# Exercise objective
Format the lines of the entries below as a Markdown table with a "Row" column numbering them in order and a "Line" column holding each line, skipping any blank lines. Leave the pictures out of the table.

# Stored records
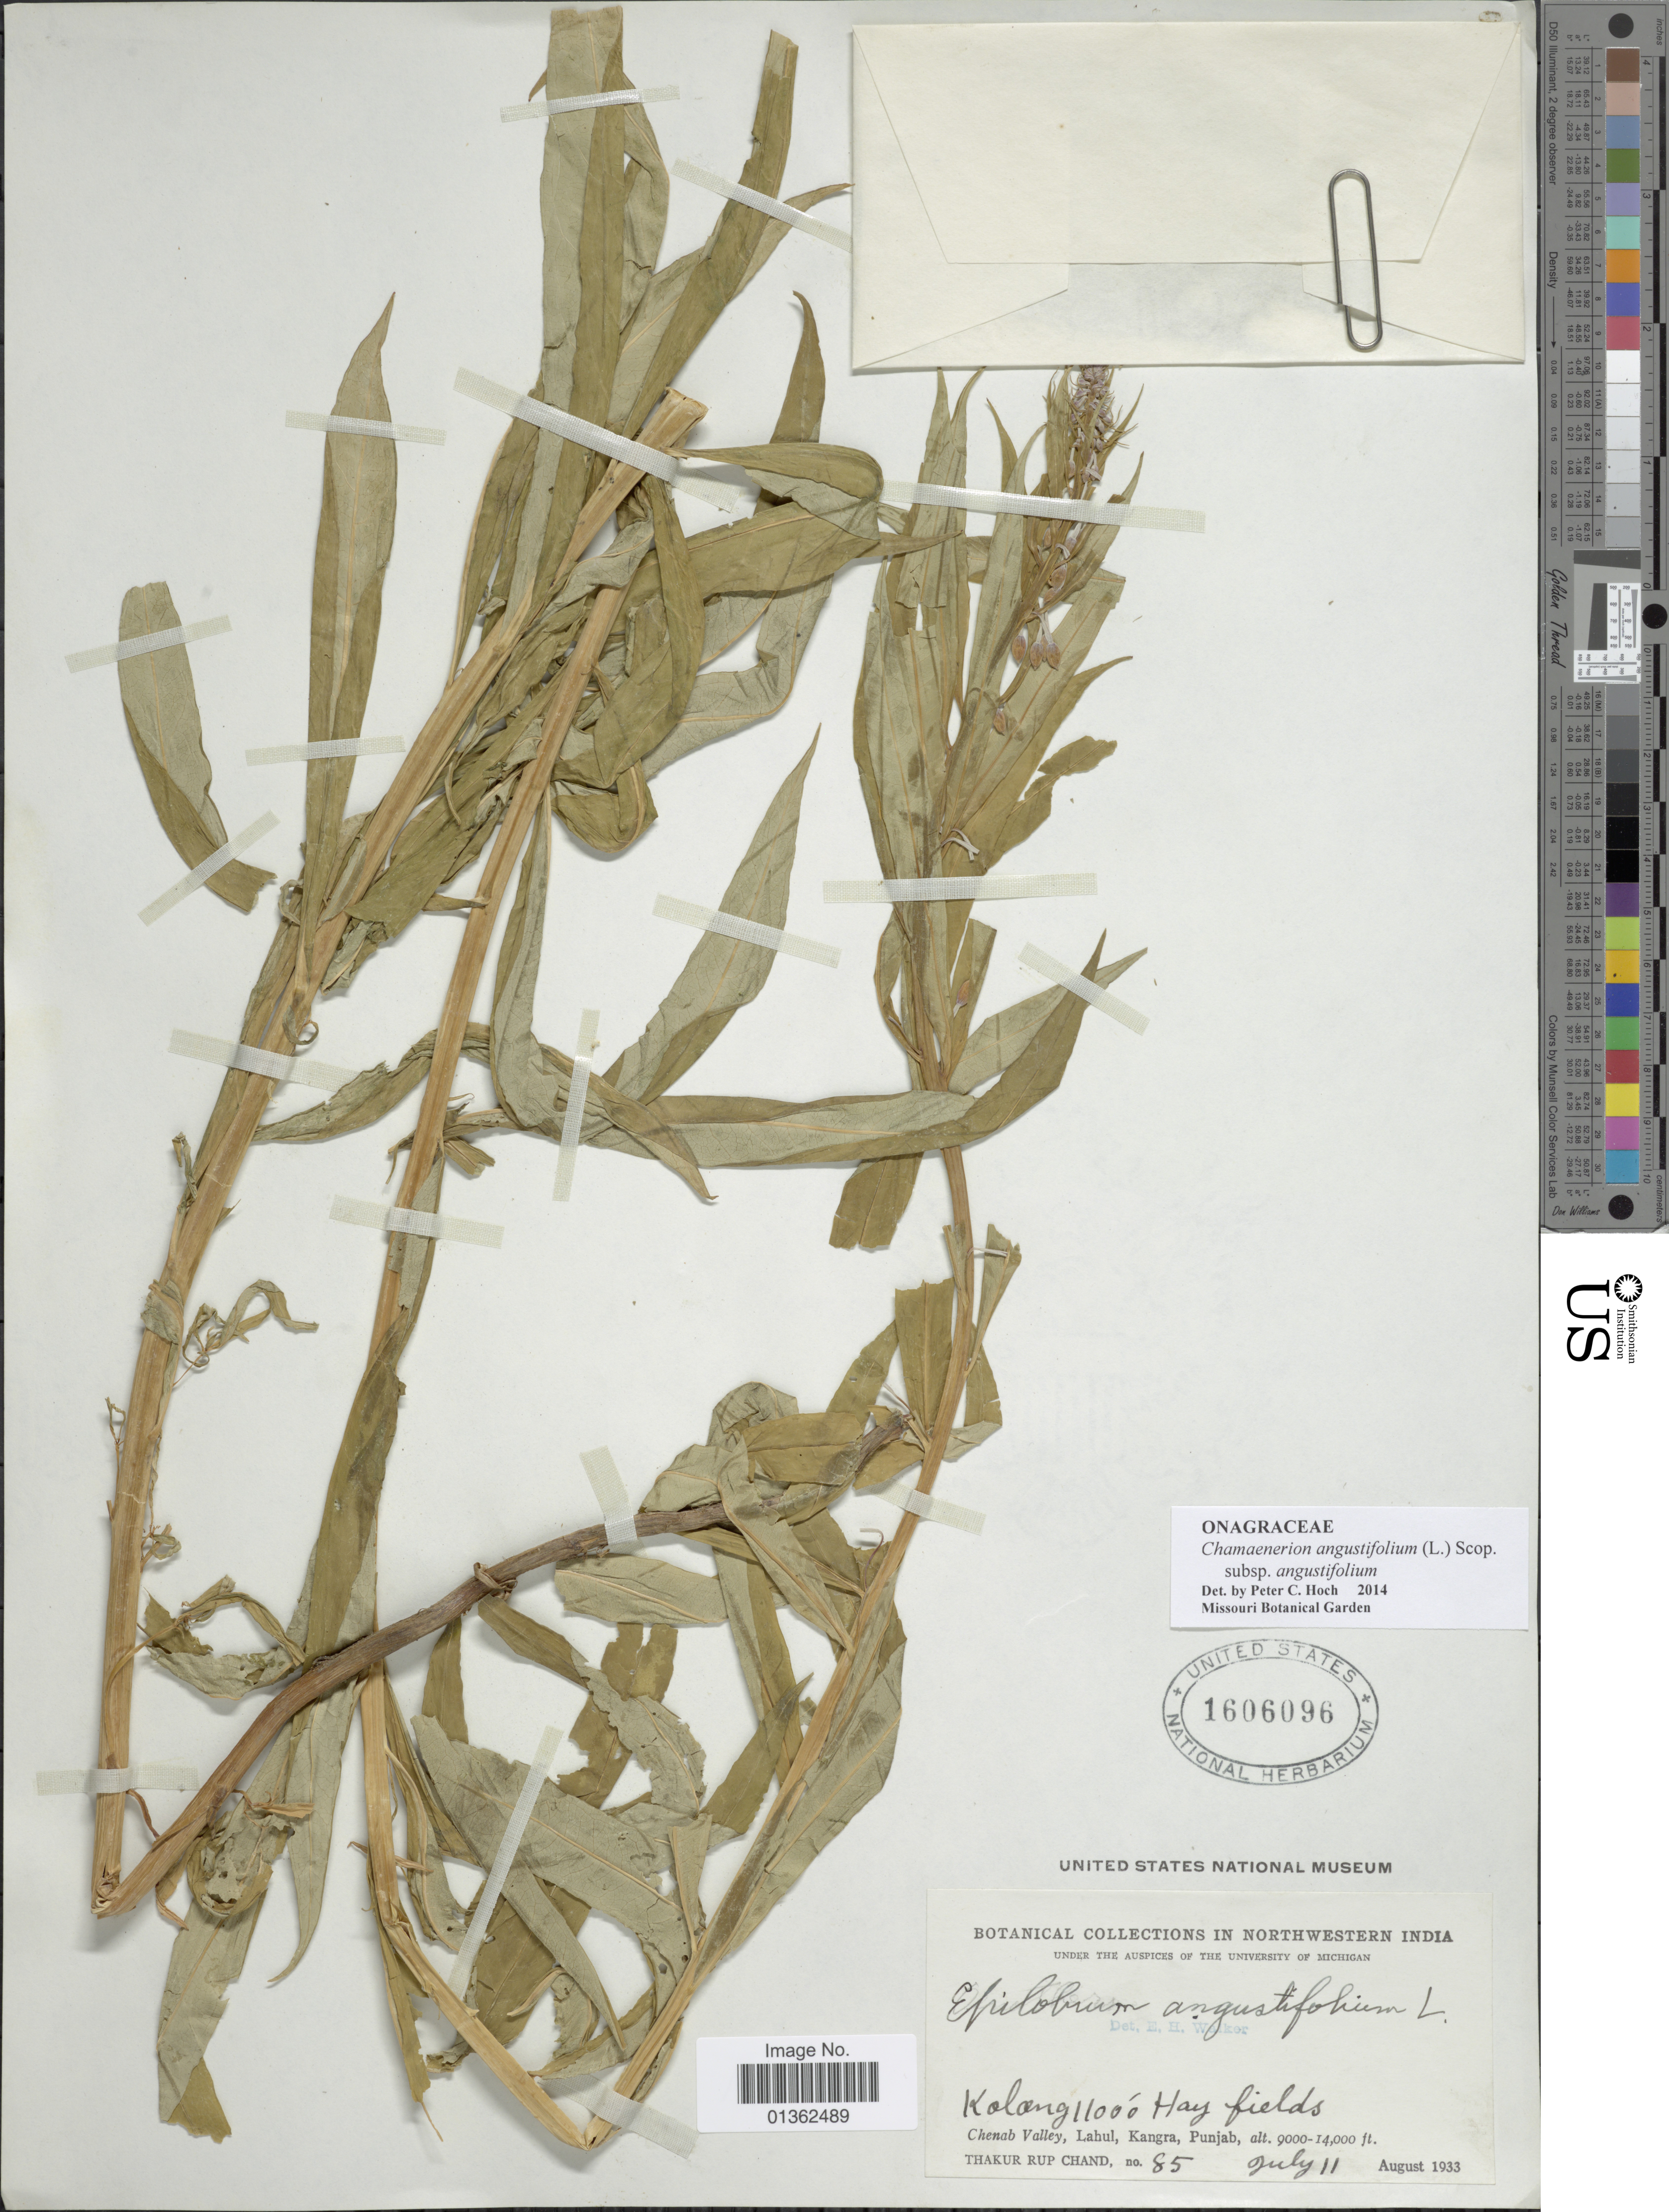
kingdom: Plantae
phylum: Tracheophyta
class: Magnoliopsida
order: Myrtales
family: Onagraceae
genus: Chamaenerion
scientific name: Chamaenerion angustifolium subsp. angustifolium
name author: (L.) Scop.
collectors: T. R. Chand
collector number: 85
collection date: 1933-07-11/1933-08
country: India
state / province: Himachal Pradesh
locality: Northwestern India. Kolang, Hay fields. Chenab Valley, Lahul, Kangra.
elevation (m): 2743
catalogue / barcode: US 1606096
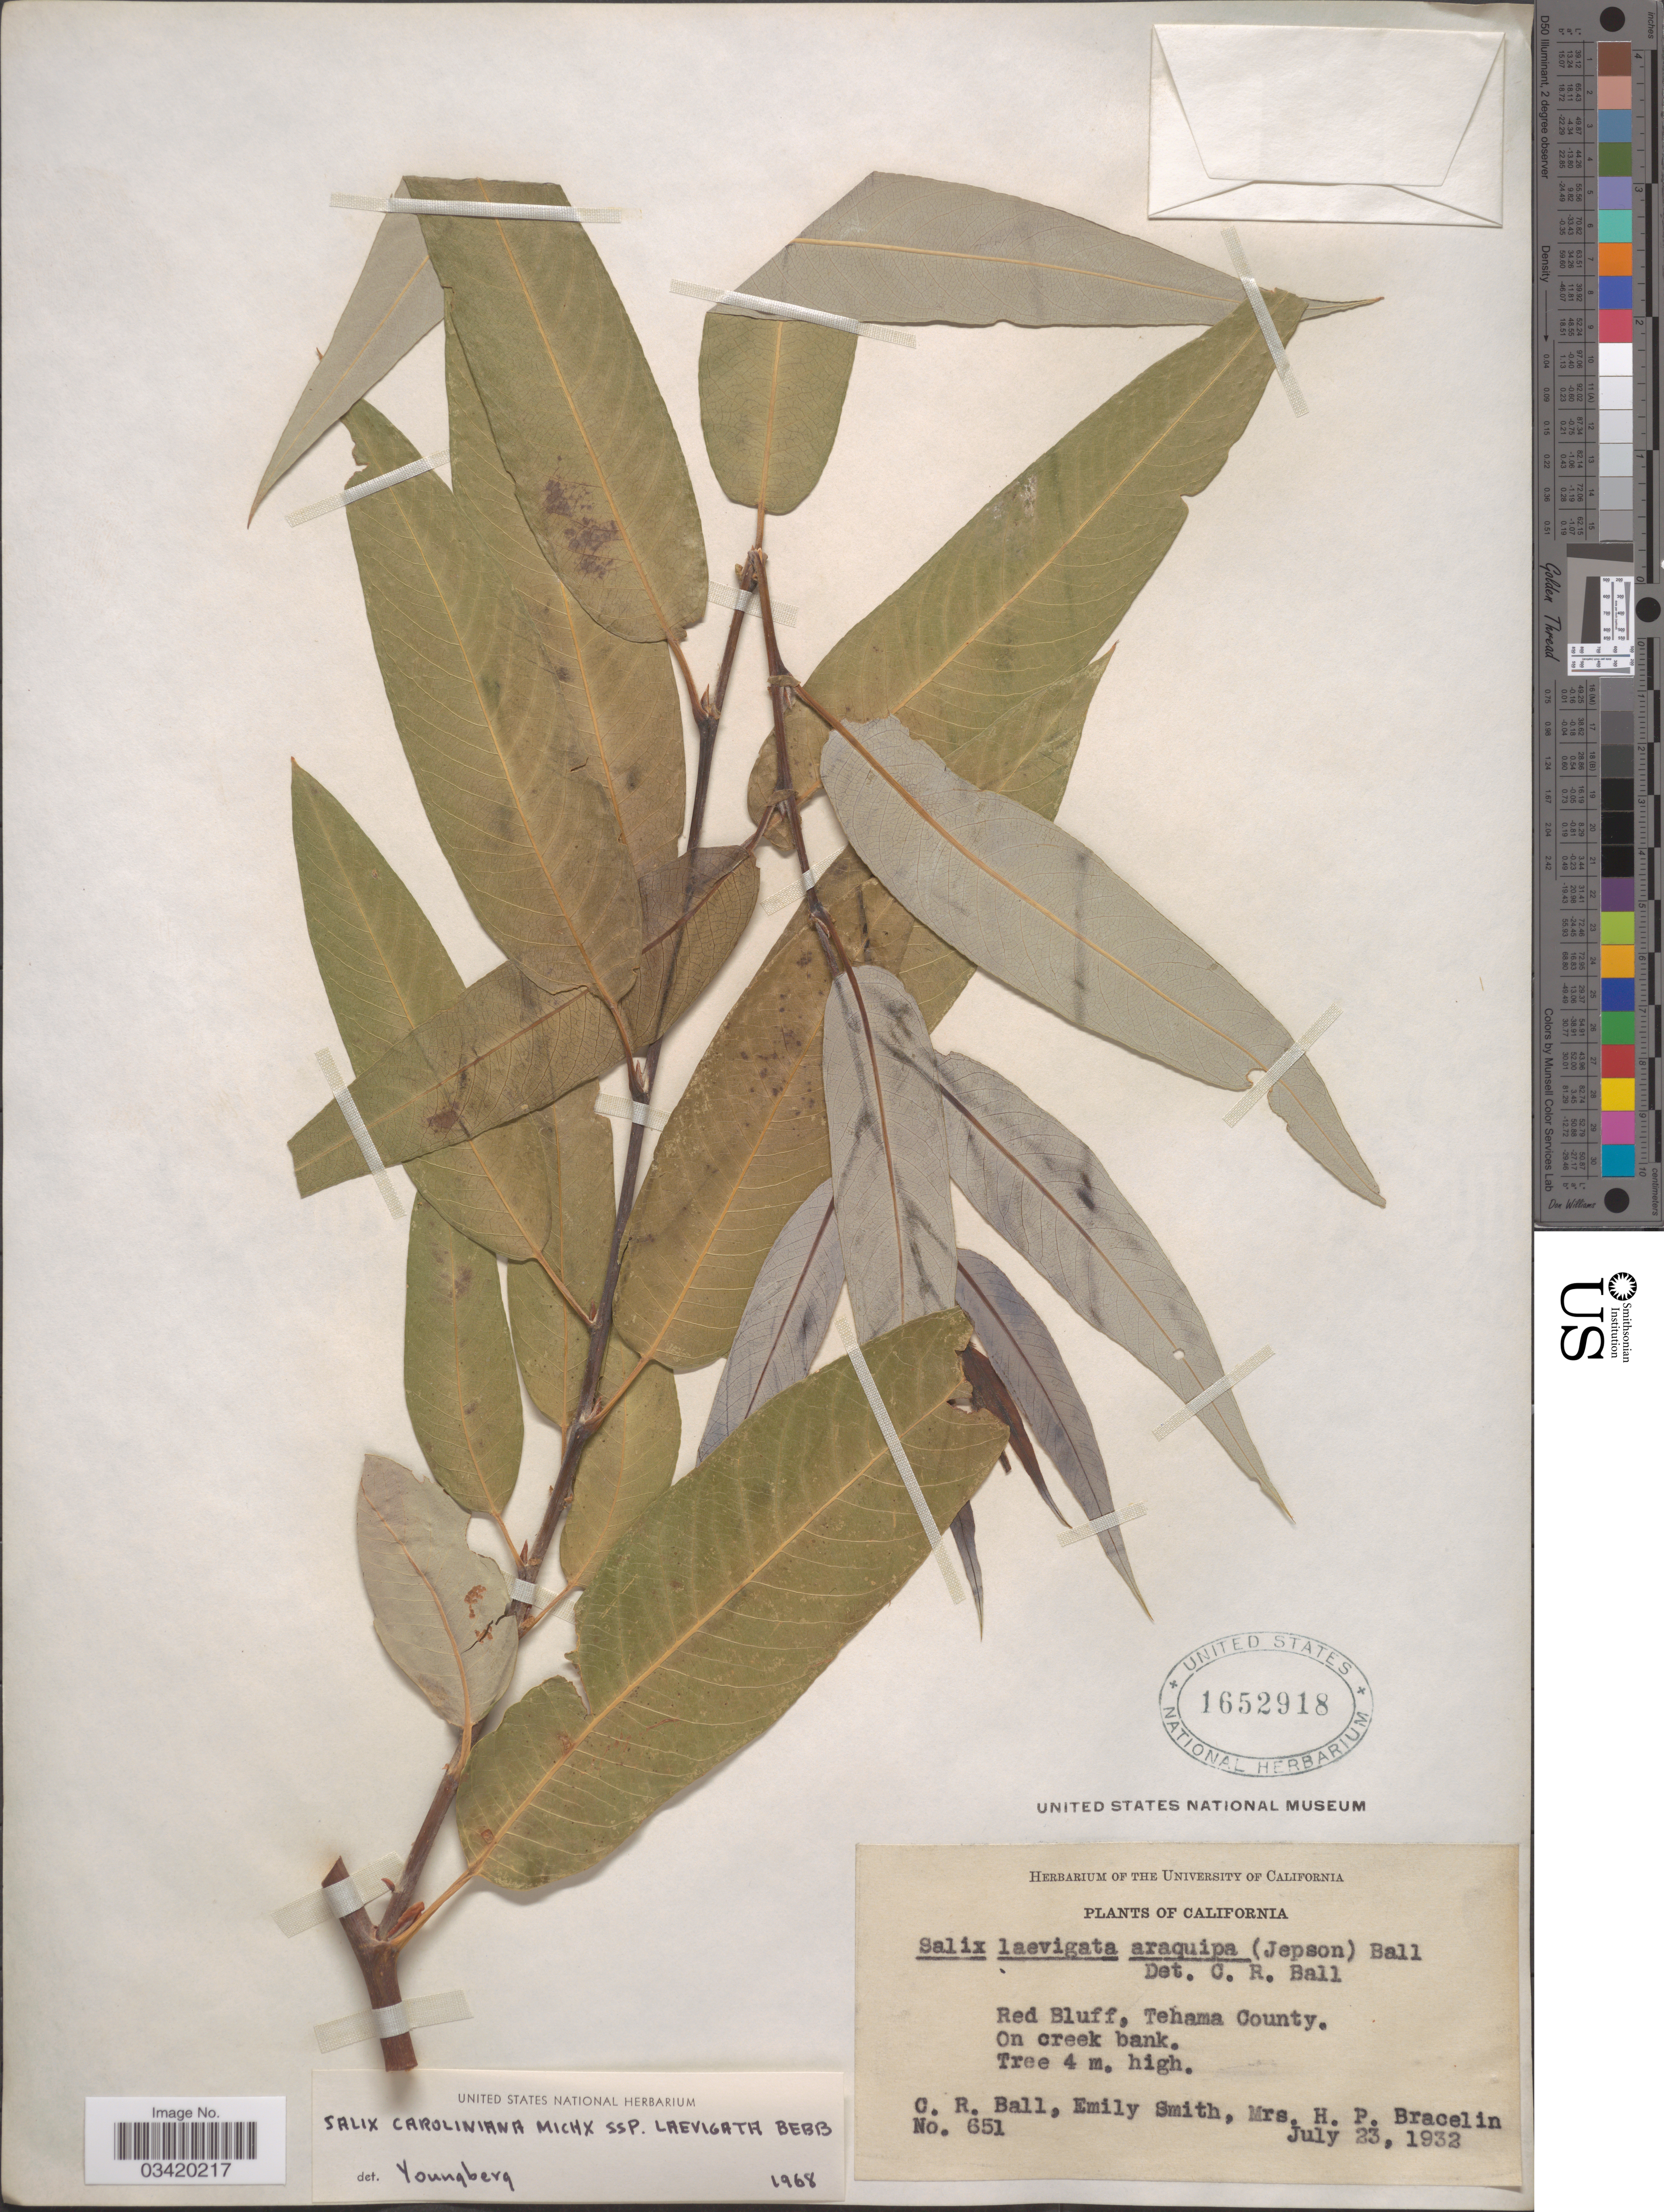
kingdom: Plantae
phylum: Tracheophyta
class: Magnoliopsida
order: Malpighiales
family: Salicaceae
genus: Salix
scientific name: Salix caroliniana subsp. laevigata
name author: Bebb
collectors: C. R. Ball, E. Smith & H. Bracelin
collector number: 651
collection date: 1932-07-23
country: United States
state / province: California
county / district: Tehama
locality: Red Bluff, Tehama County. On creek bank.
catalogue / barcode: US 1652918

# Answer
| Row | Line |
|---|---|
| 1 | kingdom: Plantae |
| 2 | phylum: Tracheophyta |
| 3 | class: Magnoliopsida |
| 4 | order: Myrtales |
| 5 | family: Onagraceae |
| 6 | genus: Chamaenerion |
| 7 | scientific name: Chamaenerion angustifolium subsp. angustifolium |
| 8 | name author: (L.) Scop. |
| 9 | collectors: T. R. Chand |
| 10 | collector number: 85 |
| 11 | collection date: 1933-07-11/1933-08 |
| 12 | country: India |
| 13 | state / province: Himachal Pradesh |
| 14 | locality: Northwestern India. Kolang, Hay fields. Chenab Valley, Lahul, Kangra. |
| 15 | elevation (m): 2743 |
| 16 | catalogue / barcode: US 1606096 |
| 17 | kingdom: Plantae |
| 18 | phylum: Tracheophyta |
| 19 | class: Magnoliopsida |
| 20 | order: Malpighiales |
| 21 | family: Salicaceae |
| 22 | genus: Salix |
| 23 | scientific name: Salix caroliniana subsp. laevigata |
| 24 | name author: Bebb |
| 25 | collectors: C. R. Ball, E. Smith & H. Bracelin |
| 26 | collector number: 651 |
| 27 | collection date: 1932-07-23 |
| 28 | country: United States |
| 29 | state / province: California |
| 30 | county / district: Tehama |
| 31 | locality: Red Bluff, Tehama County. On creek bank. |
| 32 | catalogue / barcode: US 1652918 |